• WHAT IS NEEDED:
In the entries below, find the line with "fx_px: 1186" and the line with "focal_mm: 45". Reproduce those two lines and every line between them exactly, and nothing more.

• DATA EXTRACT:
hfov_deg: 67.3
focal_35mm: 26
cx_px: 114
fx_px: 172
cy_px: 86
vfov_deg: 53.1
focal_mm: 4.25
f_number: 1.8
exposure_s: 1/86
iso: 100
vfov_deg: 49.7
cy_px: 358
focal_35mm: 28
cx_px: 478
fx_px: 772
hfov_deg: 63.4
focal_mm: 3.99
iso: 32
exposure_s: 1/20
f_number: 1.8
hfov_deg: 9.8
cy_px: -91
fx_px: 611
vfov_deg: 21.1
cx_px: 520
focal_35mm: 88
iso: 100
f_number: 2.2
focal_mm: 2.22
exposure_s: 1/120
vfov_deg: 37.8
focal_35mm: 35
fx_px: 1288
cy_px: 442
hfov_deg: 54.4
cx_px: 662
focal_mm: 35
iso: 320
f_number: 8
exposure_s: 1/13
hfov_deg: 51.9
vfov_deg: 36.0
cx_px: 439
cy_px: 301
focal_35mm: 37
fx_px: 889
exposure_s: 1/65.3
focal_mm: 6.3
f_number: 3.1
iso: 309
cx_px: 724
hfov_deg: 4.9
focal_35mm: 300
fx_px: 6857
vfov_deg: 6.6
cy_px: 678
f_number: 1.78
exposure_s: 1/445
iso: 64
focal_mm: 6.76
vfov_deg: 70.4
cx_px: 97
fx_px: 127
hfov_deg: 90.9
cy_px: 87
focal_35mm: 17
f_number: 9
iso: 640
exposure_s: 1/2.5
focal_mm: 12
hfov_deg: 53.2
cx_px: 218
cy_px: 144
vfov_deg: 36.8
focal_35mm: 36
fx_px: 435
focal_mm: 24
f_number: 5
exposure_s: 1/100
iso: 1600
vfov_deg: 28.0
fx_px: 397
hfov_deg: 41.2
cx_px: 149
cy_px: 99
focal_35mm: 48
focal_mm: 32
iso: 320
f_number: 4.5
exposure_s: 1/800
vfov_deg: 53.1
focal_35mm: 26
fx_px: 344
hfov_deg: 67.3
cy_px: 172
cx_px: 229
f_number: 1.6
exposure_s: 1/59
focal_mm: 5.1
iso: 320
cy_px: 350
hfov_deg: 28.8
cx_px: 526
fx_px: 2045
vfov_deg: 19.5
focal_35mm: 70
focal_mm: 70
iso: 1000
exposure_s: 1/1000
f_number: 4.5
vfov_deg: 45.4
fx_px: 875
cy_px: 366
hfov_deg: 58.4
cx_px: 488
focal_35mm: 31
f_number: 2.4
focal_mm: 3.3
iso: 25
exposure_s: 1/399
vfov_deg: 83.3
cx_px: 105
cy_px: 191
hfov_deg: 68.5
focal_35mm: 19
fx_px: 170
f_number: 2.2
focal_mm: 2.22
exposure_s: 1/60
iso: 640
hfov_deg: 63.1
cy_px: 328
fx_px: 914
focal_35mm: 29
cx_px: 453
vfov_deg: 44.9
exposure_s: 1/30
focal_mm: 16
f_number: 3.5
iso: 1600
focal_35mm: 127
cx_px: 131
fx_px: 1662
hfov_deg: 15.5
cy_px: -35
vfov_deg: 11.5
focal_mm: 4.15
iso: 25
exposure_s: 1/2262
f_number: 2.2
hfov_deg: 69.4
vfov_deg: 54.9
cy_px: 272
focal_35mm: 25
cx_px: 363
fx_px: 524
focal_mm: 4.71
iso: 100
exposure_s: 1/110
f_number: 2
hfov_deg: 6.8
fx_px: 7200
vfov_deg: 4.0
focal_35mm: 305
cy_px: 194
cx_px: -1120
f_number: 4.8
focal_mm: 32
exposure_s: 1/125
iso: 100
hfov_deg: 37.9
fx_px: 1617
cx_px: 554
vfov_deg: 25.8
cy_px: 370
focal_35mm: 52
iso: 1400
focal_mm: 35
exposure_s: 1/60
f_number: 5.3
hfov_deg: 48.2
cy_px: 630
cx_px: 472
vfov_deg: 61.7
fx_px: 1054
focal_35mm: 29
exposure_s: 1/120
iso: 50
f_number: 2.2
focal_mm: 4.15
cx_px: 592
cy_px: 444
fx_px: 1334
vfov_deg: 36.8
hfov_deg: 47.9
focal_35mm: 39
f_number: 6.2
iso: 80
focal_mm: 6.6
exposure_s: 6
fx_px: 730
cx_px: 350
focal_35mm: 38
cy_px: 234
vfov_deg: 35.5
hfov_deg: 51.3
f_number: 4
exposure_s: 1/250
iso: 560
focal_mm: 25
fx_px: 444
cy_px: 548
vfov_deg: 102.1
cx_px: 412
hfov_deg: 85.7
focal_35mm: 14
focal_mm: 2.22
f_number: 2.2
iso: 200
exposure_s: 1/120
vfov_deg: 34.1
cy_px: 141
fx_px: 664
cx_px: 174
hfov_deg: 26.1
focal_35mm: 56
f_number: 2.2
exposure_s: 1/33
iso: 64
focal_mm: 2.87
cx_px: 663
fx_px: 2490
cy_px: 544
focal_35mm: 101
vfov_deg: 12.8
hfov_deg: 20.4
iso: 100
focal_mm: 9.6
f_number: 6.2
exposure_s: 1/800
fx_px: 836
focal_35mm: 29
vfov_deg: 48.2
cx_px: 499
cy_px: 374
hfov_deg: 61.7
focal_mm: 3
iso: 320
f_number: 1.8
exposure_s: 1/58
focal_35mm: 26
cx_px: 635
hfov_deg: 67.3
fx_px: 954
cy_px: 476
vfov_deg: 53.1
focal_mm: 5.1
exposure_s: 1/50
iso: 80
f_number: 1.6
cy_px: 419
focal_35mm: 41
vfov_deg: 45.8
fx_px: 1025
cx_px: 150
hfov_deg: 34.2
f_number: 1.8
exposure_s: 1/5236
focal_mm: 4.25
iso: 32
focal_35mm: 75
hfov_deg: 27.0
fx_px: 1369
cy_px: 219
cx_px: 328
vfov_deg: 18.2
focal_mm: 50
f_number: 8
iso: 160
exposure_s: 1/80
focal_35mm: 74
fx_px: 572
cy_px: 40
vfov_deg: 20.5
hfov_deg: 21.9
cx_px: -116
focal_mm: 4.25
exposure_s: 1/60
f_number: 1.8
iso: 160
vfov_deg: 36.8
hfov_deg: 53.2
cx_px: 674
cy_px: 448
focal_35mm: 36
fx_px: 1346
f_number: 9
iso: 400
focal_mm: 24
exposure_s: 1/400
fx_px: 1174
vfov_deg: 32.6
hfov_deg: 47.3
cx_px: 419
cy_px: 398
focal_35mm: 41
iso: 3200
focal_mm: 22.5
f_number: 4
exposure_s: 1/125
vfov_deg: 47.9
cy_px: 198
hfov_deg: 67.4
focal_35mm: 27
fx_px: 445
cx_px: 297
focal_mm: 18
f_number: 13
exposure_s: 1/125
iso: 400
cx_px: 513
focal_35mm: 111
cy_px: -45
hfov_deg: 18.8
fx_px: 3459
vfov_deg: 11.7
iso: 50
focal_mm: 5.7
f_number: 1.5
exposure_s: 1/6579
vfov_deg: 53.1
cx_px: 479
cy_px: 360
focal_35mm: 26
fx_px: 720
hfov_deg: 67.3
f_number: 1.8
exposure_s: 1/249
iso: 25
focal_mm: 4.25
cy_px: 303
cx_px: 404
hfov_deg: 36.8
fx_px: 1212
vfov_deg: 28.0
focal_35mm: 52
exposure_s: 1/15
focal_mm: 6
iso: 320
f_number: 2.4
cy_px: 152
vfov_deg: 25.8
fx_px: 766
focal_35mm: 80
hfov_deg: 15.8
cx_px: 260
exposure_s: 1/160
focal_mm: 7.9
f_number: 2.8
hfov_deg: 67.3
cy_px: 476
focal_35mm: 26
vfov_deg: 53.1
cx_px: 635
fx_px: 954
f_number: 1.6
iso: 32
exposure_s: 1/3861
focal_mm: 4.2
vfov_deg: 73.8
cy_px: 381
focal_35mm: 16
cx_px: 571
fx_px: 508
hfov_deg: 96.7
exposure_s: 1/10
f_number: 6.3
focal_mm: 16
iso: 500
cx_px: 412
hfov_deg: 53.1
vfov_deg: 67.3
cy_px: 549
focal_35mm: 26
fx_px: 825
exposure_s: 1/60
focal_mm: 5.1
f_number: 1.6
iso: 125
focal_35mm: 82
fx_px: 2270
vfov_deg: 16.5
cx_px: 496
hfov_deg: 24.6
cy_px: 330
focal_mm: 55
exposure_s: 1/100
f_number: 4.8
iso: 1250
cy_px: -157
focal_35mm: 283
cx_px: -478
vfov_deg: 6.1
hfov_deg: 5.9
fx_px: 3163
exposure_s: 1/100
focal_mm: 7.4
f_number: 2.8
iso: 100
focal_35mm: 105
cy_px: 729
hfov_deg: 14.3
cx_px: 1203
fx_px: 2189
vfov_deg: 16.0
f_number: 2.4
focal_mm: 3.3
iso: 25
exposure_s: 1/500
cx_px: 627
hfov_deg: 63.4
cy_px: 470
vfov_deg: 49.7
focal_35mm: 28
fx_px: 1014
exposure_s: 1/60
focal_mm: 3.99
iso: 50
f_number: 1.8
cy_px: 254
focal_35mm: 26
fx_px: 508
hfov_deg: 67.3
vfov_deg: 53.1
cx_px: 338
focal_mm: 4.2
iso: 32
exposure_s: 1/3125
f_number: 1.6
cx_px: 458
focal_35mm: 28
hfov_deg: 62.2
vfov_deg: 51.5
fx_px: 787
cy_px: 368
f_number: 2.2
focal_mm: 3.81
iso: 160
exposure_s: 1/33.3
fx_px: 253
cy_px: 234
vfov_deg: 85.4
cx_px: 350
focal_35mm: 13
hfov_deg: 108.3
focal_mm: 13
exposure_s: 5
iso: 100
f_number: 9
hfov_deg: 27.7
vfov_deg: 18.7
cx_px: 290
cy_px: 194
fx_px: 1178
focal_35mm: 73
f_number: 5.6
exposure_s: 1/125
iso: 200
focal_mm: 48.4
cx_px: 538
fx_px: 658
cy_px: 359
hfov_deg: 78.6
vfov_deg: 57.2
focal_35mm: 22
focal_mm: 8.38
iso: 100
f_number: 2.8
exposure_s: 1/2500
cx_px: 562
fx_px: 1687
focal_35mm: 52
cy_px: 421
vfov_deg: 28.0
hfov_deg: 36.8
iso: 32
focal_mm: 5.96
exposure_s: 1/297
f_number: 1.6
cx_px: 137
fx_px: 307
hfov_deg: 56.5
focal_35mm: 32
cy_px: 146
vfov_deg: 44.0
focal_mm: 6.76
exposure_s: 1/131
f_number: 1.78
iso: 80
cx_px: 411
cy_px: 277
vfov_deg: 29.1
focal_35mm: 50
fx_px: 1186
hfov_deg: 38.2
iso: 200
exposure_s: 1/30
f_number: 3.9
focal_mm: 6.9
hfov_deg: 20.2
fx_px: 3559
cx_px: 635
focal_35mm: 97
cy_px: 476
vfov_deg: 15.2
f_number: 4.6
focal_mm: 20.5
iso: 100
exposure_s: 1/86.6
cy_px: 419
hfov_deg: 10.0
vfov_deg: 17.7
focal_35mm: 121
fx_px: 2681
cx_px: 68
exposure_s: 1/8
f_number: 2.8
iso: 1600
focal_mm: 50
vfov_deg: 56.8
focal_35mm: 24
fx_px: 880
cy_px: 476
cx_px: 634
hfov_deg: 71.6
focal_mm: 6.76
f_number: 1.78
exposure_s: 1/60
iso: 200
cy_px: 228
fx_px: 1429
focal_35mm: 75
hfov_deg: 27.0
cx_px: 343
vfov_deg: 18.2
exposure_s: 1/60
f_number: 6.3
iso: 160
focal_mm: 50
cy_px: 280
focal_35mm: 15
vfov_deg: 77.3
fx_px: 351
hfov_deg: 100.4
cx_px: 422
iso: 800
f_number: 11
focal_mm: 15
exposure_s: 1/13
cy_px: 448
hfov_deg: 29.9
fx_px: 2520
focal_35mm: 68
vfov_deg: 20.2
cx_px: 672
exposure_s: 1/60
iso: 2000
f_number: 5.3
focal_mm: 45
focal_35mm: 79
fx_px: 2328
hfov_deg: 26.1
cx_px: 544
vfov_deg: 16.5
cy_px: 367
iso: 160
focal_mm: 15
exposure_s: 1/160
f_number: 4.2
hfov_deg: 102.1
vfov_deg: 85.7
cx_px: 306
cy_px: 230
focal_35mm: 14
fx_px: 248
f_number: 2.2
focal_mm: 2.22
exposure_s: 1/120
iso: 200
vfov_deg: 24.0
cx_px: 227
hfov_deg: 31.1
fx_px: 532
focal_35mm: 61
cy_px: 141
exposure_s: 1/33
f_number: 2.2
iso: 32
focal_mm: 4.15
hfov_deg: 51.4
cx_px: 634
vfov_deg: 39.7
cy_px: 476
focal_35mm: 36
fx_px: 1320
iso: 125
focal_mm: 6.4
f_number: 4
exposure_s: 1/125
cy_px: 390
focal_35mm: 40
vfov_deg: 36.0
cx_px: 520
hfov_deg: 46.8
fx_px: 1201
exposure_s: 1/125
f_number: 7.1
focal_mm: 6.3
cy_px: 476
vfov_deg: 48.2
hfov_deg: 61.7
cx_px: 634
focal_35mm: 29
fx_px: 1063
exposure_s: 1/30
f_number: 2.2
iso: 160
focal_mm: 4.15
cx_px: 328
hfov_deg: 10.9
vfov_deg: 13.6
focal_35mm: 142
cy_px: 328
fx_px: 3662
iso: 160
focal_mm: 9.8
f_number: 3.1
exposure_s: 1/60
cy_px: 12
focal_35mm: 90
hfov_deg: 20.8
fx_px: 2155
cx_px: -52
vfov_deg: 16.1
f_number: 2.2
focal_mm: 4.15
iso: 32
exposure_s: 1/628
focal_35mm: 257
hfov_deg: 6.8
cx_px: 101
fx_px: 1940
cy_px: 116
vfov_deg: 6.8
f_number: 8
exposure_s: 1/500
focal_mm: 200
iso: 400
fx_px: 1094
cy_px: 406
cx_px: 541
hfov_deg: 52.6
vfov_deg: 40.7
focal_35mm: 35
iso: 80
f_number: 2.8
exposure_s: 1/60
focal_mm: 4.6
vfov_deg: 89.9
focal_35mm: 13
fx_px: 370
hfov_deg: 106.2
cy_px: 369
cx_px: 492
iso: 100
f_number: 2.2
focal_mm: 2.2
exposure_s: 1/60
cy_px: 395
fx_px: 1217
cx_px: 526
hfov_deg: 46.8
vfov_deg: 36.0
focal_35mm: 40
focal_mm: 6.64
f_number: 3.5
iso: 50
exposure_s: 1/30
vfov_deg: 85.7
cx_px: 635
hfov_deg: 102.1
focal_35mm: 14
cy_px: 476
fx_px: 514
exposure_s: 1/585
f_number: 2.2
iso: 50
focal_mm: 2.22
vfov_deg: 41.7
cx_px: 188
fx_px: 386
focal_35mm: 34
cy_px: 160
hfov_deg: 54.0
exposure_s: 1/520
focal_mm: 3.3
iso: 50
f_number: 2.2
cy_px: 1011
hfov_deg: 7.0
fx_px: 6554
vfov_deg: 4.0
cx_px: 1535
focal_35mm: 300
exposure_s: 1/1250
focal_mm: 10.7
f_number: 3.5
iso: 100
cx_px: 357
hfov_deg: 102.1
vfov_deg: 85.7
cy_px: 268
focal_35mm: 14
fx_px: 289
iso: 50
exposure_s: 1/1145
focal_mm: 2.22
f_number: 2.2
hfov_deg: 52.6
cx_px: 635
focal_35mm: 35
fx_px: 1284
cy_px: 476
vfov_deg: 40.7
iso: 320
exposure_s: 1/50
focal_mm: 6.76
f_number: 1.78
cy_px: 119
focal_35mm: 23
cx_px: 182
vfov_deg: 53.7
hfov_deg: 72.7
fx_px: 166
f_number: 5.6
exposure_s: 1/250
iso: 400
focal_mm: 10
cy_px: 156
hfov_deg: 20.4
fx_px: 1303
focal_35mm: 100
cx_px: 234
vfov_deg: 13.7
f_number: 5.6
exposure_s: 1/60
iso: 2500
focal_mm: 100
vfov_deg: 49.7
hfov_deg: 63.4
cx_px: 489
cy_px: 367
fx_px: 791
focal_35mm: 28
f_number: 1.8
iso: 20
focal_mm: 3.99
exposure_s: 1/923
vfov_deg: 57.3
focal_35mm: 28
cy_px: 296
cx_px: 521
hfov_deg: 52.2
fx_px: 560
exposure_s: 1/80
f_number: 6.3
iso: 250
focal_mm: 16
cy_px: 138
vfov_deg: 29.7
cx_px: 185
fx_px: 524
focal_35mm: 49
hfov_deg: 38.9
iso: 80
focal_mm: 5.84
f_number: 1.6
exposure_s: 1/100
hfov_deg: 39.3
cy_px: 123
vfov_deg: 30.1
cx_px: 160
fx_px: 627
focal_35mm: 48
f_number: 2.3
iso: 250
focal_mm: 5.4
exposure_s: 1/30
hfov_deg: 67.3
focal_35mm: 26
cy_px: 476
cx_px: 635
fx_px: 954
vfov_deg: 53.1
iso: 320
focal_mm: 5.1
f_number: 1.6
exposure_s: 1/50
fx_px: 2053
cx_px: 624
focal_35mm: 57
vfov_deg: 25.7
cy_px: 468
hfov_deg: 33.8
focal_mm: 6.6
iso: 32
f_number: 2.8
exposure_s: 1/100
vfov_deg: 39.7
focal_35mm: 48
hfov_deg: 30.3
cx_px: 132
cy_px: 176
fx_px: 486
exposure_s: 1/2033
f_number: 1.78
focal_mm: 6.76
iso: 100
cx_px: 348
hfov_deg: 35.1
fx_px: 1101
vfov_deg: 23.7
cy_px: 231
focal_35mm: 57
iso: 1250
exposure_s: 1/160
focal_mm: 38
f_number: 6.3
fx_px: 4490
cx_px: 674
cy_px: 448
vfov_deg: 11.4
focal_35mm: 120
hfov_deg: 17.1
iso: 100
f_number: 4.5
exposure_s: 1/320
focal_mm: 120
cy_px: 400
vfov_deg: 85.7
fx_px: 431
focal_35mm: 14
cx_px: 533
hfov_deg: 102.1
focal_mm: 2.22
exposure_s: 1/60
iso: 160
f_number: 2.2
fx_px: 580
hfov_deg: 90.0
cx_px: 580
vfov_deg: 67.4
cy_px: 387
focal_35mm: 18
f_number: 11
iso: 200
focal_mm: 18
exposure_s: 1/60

• RESULT FOR THIS TASK:
fx_px: 1186
hfov_deg: 38.2
iso: 200
exposure_s: 1/30
f_number: 3.9
focal_mm: 6.9
hfov_deg: 20.2
fx_px: 3559
cx_px: 635
focal_35mm: 97
cy_px: 476
vfov_deg: 15.2
f_number: 4.6
focal_mm: 20.5
iso: 100
exposure_s: 1/86.6
cy_px: 419
hfov_deg: 10.0
vfov_deg: 17.7
focal_35mm: 121
fx_px: 2681
cx_px: 68
exposure_s: 1/8
f_number: 2.8
iso: 1600
focal_mm: 50
vfov_deg: 56.8
focal_35mm: 24
fx_px: 880
cy_px: 476
cx_px: 634
hfov_deg: 71.6
focal_mm: 6.76
f_number: 1.78
exposure_s: 1/60
iso: 200
cy_px: 228
fx_px: 1429
focal_35mm: 75
hfov_deg: 27.0
cx_px: 343
vfov_deg: 18.2
exposure_s: 1/60
f_number: 6.3
iso: 160
focal_mm: 50
cy_px: 280
focal_35mm: 15
vfov_deg: 77.3
fx_px: 351
hfov_deg: 100.4
cx_px: 422
iso: 800
f_number: 11
focal_mm: 15
exposure_s: 1/13
cy_px: 448
hfov_deg: 29.9
fx_px: 2520
focal_35mm: 68
vfov_deg: 20.2
cx_px: 672
exposure_s: 1/60
iso: 2000
f_number: 5.3
focal_mm: 45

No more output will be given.